O debate entre Trump e Biden, por razões que transcendem largamente as peculiaridades particulares de qualquer um dos dois indivíduos, só é praticamente susceptível de ser analisado no primeiro plano que indiquei, com uma eventual e muito superficial comunicação com o segundo. Ou, se se quiser: a sua avaliação só pode contar com critérios que incidem sobre a dimensão dos riscos que se correm. Claro que essa avaliação repousa ainda, em larga medida, sobre aquilo que cada um de nós julga ser o bom modo de viver em sociedade: a questão permanece, de direito, a questão primeira. Mas, de facto, o seu modo de existência no debate político presente é mais fantasmático do que real. 

Isto tudo – e não peço desculpa pelo tempo que gastei a dizê-lo, porque me parece, com razão ou sem ela, importante – para chegar a uma conclusão relativamente simples. Ela é, como seria de esperar, essencialmente negativa. Biden não é, obviamente, um perigoso esquerdista apostado na destruição da civilização ocidental e arredores. É um velhíssimo político, nem sequer especialmente antipático (Trump é mais “antipático” do que ele), notoriamente debilitado tanto física como mentalmente. Este último aspecto não apresenta uma gravidade plena: há soluções previstas para os problemas que isso possa criar. O verdadeiro problema é que Biden arrasta consigo um Partido Democrata que, desde o segundo mandato de Obama, um homem obviamente inteligente, mas cuja ação política se revelou nefasta a vários títulos, evoluiu numa direção catastrófica e nociva até mais não, prolongando tendências na sociedade americana desde que a chamada “esquerda acadêmica” ganhou uma grande importância, desde finais dos anos 80, princípios dos 90. 

Alguns exemplos de crenças partilhadas pela muito representativa ala esquerda dos democratas, que não deixarão em caso algum de ter consequências significativas nos Estados Unidos e por esse mundo fora caso Biden seja eleito: admissão da tese do “racismo sistêmico”, uma espécie de “melaninismo” que ocupa o lugar do defunto marxismo-leninismo, que nunca teve real significado nos Estados Unidos; desenvolvimento de uma concepção radical e selvagem do combate às chamadas “alterações climáticas”; instauração de um clima em que a polícia e as forças da ordem sejam sistematicamente encaradas de um ponto de vista adversarial; promoção da cultura do “cancelamento”, que significa nem mais nem menos do que uma tentativa de obliteração do passado e o impedimento de a “conversa da humanidade” dialogar com ele e medir reflexivamente as várias distâncias que dele nos separam; justificação de um multiculturalismo ativo que se encontra muito longe de qualquer legítimo e desejável convívio com a multiculturalidade que é a condição natural do alargamento da democracia; crescimento exponencial de uma intolerância virtuosa que, por todas as razões aqui mencionadas, e por muitas outras que se poderiam acrescentar, ameaça tomar conta do todo da sociedade. 

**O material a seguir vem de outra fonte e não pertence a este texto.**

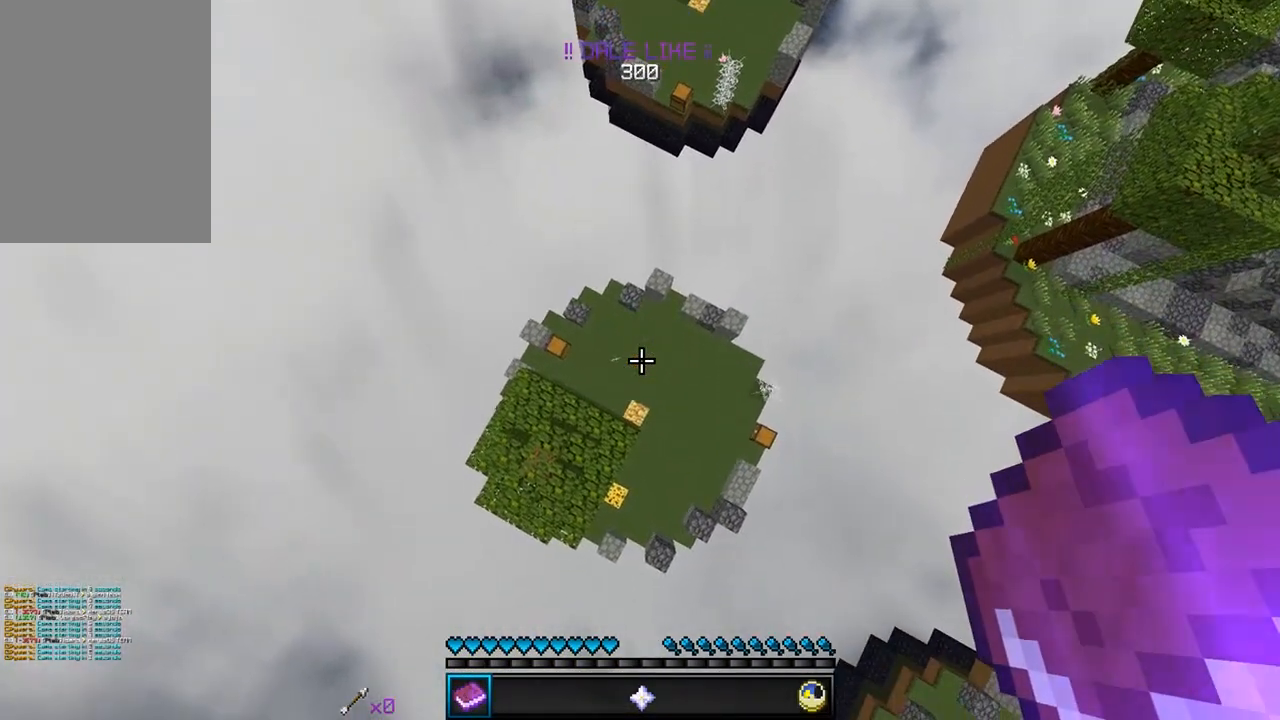
{"keys": [], "mouse": [], "events": []}
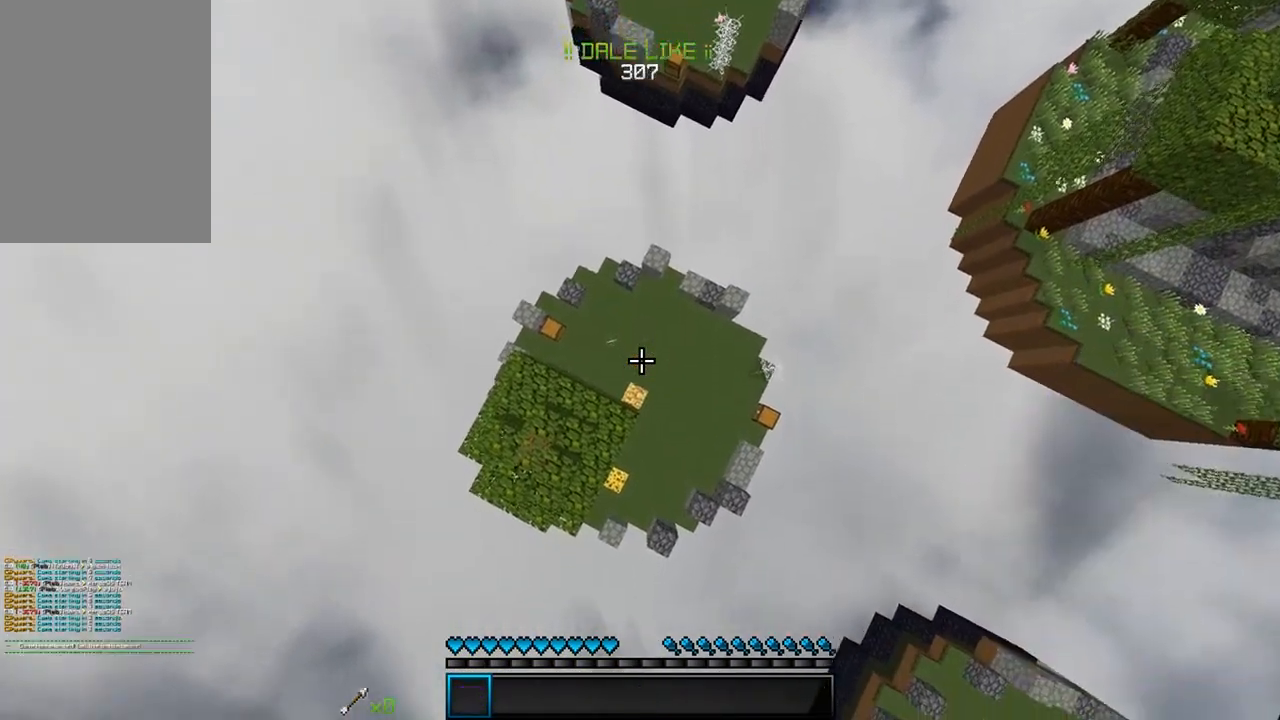
{"keys": ["w"], "mouse": [], "events": [[233, "d", "down"], [333, "w", "down"], [483, "d", "up"]]}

Como explicava no outro dia, numa entrevista ao Figaro, um professor americano, Joseph Bottum, todas estas atitudes vêm de pessoas “que querem estar certas de ser «boas pessoas». Sabem que são boas pessoas se se opuserem ao racismo. Pensam ser boas pessoas porque se opõem à destruição do ambiente. Querem ter a boa «atitude», e essa é a razão pela qual os que não têm a boa atitude são expulsos das universidades ou do seu trabalho por razões insignificantes. Antes, era-se excluído da Igreja, hoje é-se excluído da vida pública”. 

Face a isto, face à ameaça da intensificação a níveis nunca vistos de algo que já ocupa uma boa parte do nosso quotidiano, face a esse maniqueísmo que generalizadamente tomou conta dos espíritos, não vejo como não preferir uma posição como a de Trump, que finalmente representa sobretudo a barreira possível contra a verdadeira loucura que ameaça tomar conta de tudo. Dir-se-á que é uma razão inteiramente negativa. E é. Há várias coisas em que se podem dizer coisas abonatórias de Trump (em matéria de política externa, nomeadamente), mas as razões negativas são as mais prementes e decisivas. E, como eu encaro a coisa, as bastantes, pelo menos vendo o mundo a partir da Lusitânia.